14 August, 2006

"In Special Honor of Her Freckled Puss."

Paris' posse is at it again.

Stop. Read that again. It's like one of those email forwards that shows how the brain just assumes crap, and fills in the blanks. Nope. The word is "Posse", as in "gang of friends or criminals". Though it could probably go either way. Of course, so could Paris.

So anyway...

Remember back forever ago, say last month when Brandon Davis was all bloated, drunk, and red-faced walking down the street screaming about how Lindsay Lohan has a "firecrotch", and various other anti-Redhead/anti-Lohan sentiment. Paris giggled like a moron and Brandon ended up in rehab.

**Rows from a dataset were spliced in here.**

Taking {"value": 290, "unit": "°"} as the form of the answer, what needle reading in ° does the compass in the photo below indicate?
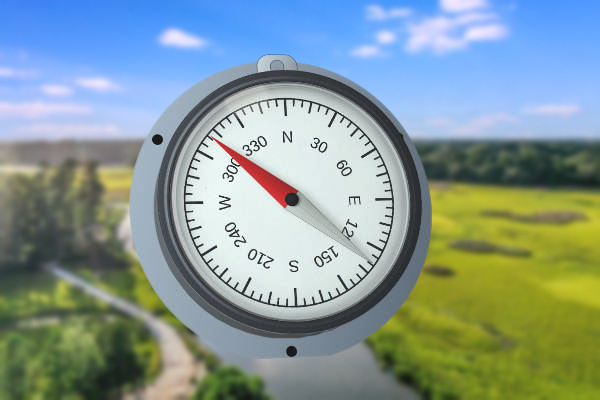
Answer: {"value": 310, "unit": "°"}
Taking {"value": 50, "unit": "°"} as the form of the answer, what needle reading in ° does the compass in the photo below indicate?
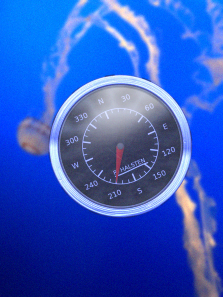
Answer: {"value": 210, "unit": "°"}
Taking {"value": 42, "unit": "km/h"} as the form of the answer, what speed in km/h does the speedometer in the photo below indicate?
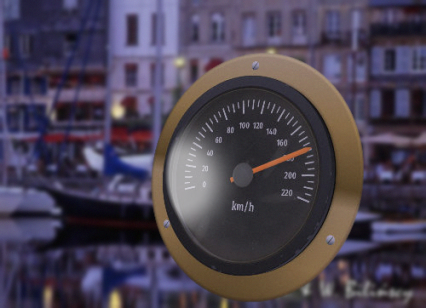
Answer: {"value": 180, "unit": "km/h"}
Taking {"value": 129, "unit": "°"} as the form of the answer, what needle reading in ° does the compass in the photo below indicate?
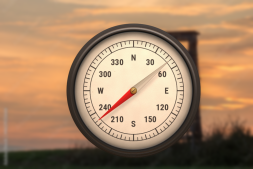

Cut to two days ago. Paris, Brandon, and the rest of the clueless crew were at "In and Out Burger" (which I thought was slang for Paris' hoo-ha, and not an actual restaurant) when Team Firecrotch struck again.

This time, the lead offender was Hilton's record producer Scott Storch. According to the group they were out celebrating "Firecrotch Day", which if you were wondering is August 11th. (I'll send you a card next year.) The coup de grace of this rant had to have been when the paparazzo asked if the bright red interior of their car was done especially for Lindsay. Storch replied, "Yes we did, in special honor of her freckled puss."

Witnesses say that Brandon, fresh out of rehab, was seen quietly slinking back to his own car while this diatribe was ongoing. It looks like Team Firecrotch might just burn someone else this time.

1 comment:

Anonymous said...

Lohans hot. Paris is not. What else is there to say.